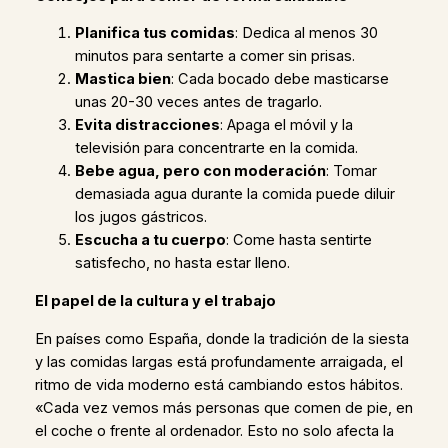
Planifica tus comidas
: Dedica al menos 30
minutos para sentarte a comer sin prisas.
Mastica bien
: Cada bocado debe masticarse
unas 20-30 veces antes de tragarlo.
Evita distracciones
: Apaga el móvil y la
televisión para concentrarte en la comida.
Bebe agua, pero con moderación
: Tomar
demasiada agua durante la comida puede diluir
los jugos gástricos.
Escucha a tu cuerpo
: Come hasta sentirte
satisfecho, no hasta estar lleno.
El papel de la cultura y el trabajo
En países como España, donde la tradición de la siesta
y las comidas largas está profundamente arraigada, el
ritmo de vida moderno está cambiando estos hábitos.
«Cada vez vemos más personas que comen de pie, en
el coche o frente al ordenador. Esto no solo afecta la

Work order >> Please rewrite every line of text in the data above as a Markdown table with the columns Row and Line, numbering the rows and leaving out blank lines and the pictures.

Task result >>
| Row | Line |
|---|---|
| 1 | Planifica tus comidas |
| 2 | : Dedica al menos 30 |
| 3 | minutos para sentarte a comer sin prisas. |
| 4 | Mastica bien |
| 5 | : Cada bocado debe masticarse |
| 6 | unas 20-30 veces antes de tragarlo. |
| 7 | Evita distracciones |
| 8 | : Apaga el móvil y la |
| 9 | televisión para concentrarte en la comida. |
| 10 | Bebe agua, pero con moderación |
| 11 | : Tomar |
| 12 | demasiada agua durante la comida puede diluir |
| 13 | los jugos gástricos. |
| 14 | Escucha a tu cuerpo |
| 15 | : Come hasta sentirte |
| 16 | satisfecho, no hasta estar lleno. |
| 17 | El papel de la cultura y el trabajo |
| 18 | En países como España, donde la tradición de la siesta |
| 19 | y las comidas largas está profundamente arraigada, el |
| 20 | ritmo de vida moderno está cambiando estos hábitos. |
| 21 | «Cada vez vemos más personas que comen de pie, en |
| 22 | el coche o frente al ordenador. Esto no solo afecta la |